Biographie
de l'artiste
Élève d'Isidore Pils et de Picot à l'École des Beaux-Arts de Paris, Georges Clairin travaille surtout en compagnie de son ami le peintre Henri Regnault, avec qui il entreprendra plusieurs voyages, en Bretagne d'abord, puis en Espagne et au Maroc dans les années 1869/70. Tous deux sont mobilisés pendant la guerre de 1870, et Clairin perd son compagnon au combat. Après la guerre, il retourne au Maroc où il séjourne18 mois, trouvant son inspiration dans les paysages de Tangers, Fez et Tetouan. Mais surtout, il est fasciné par les spectaculaires 'fantasias', ces jouxtes qui engagent plusieurs centaines de cavaliers dans des batailles simulées et qu'il dépeindra dans ses tableaux avec toute l'énergie et la vigueur des scènes dont il est témoin. Du Maroc, il rapporte donc des scènes de Fantasias et des scènes typiques, d' Algérie, des portraits rutilants de femmes orientales, vêtues d'étoffes chatoyantes et colorées. Il expose régulièrement ses oeuvres orientalistes au Salon des Peintres Orientalistes Français,(1909), au Salon des Artistes Algériens et Orientalistes d'Alger, à la Société Coloniale des artistes Français (1910), et au Salon des Artistes Français (1914) . Il est souvent récompensé et reçoit une Médaille d'argent à l'Exposition Universelle de Paris en 1889. Grand admirateur et ami intime de Sarah Bernhardt, chez qui il demeure régulièrement ayant son propre atelier dans la maison de Belle-Île-en-Mer, il en a fait de nombreux portraits d'une réelle finesse et d'une grande poésie, dont le célèbre « Portrait de Sarah Bernhardt », exposé en 1876 à Paris au Petit-Palais.
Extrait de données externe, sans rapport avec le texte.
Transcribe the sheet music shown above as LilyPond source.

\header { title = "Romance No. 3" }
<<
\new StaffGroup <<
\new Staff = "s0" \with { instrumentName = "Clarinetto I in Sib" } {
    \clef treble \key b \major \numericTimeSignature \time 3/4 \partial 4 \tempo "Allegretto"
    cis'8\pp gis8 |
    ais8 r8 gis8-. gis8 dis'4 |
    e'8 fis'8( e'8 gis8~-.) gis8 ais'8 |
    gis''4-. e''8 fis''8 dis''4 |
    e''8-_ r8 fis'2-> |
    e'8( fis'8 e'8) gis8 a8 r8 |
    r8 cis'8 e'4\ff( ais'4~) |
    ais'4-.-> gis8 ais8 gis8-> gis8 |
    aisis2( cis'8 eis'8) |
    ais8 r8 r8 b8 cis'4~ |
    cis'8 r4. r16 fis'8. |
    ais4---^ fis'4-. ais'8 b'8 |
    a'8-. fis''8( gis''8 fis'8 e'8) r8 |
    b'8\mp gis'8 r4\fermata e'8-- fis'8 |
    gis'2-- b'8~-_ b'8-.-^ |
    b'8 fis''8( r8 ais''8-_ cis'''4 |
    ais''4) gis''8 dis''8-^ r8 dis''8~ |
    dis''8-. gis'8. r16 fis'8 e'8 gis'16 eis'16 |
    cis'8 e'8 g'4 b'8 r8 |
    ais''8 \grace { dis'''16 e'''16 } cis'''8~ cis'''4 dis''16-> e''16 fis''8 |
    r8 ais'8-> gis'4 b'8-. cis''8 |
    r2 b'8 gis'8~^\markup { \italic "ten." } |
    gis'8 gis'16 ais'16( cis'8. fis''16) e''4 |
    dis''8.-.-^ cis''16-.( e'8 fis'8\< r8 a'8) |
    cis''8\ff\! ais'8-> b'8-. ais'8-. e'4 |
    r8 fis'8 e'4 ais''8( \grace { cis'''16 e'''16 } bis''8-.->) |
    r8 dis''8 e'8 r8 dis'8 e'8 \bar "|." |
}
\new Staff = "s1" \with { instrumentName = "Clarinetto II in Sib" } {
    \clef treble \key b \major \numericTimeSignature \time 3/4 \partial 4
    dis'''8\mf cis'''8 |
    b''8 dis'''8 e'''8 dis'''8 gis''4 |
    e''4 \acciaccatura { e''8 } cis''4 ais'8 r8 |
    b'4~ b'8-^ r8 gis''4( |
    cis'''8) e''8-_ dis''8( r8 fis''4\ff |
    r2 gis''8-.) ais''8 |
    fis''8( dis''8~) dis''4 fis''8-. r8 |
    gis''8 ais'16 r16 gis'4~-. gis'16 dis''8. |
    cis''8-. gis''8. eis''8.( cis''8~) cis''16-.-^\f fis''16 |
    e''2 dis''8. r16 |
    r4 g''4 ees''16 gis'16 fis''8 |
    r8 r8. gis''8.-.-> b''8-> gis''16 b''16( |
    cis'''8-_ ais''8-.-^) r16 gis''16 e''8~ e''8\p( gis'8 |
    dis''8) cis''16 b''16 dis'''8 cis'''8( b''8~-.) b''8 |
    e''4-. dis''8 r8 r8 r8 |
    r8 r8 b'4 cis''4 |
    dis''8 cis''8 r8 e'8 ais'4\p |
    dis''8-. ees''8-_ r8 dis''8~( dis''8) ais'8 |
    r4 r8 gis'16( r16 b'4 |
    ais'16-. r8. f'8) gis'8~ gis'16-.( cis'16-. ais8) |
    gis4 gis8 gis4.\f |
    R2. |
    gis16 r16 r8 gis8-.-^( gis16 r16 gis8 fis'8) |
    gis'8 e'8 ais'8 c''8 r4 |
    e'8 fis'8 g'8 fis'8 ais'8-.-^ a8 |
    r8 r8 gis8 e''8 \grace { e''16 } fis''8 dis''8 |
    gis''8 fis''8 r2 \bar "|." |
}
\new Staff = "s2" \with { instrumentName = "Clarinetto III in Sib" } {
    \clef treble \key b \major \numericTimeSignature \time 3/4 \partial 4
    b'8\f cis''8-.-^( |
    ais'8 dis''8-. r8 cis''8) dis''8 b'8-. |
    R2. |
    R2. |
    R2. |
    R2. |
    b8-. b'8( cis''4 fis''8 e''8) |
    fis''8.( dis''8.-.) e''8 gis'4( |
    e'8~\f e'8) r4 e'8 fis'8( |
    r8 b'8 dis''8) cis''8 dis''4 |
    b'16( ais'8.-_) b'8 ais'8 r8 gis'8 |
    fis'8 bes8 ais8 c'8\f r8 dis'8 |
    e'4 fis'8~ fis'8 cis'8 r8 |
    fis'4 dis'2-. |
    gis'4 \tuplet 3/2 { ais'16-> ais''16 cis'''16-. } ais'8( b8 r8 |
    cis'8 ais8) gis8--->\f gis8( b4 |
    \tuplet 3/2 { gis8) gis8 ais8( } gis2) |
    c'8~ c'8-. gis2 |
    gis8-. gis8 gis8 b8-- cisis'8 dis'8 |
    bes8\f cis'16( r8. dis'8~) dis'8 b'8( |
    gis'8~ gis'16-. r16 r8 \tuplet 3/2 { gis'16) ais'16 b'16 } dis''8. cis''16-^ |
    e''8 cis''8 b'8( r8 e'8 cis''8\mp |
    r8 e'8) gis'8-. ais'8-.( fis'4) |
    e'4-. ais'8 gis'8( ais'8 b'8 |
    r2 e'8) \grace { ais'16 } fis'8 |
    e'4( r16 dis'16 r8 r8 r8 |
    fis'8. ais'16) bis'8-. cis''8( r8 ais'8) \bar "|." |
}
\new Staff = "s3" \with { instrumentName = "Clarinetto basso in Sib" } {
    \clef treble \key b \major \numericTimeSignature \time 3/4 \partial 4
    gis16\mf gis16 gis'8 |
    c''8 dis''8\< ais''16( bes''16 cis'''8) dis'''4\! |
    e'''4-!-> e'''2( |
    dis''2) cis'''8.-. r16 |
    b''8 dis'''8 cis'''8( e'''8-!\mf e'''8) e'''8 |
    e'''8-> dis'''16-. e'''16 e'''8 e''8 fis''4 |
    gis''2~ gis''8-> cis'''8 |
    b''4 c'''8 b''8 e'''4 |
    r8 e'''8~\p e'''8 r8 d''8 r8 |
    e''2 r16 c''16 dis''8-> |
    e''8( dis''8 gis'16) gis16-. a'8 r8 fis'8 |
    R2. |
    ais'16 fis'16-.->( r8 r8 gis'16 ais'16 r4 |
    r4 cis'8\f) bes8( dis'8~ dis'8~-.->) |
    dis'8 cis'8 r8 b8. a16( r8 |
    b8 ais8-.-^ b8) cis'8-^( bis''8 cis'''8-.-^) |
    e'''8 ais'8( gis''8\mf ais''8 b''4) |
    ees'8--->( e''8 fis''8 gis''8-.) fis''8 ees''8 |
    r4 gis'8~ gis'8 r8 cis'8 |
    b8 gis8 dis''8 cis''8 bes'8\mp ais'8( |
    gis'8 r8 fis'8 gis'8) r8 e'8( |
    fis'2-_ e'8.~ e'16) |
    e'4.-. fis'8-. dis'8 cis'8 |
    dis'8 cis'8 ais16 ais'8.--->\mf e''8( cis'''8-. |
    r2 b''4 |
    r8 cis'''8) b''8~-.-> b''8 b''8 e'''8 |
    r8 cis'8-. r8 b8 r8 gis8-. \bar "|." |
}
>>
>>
Il est l'auteur de plusieurs compositions murales, aux Théâtres de Cherbourg et de Tour, à l'Opéra de Paris où Charles Garnier lui commande 3 plafonds en 1874, et où il terminera l'escalier inachevé par son maître Pils. Il effectue également de grandes fresques pour la Sorbonne, la Bourse du Commerce et l'Hôtel de Ville. Ses sujets sont très variés: fêtes vénitiennes, ballets de l'opéra, scènes de genre et scènes orientalistes. Mais il demeure avant tout un orientaliste renommé et de très grand talent; En 1897, il est nommé Chevalier de la Légion d'Honneur. En 1901, une importante exposition lui est consacrée à Paris, à la Galerie Georges Petit.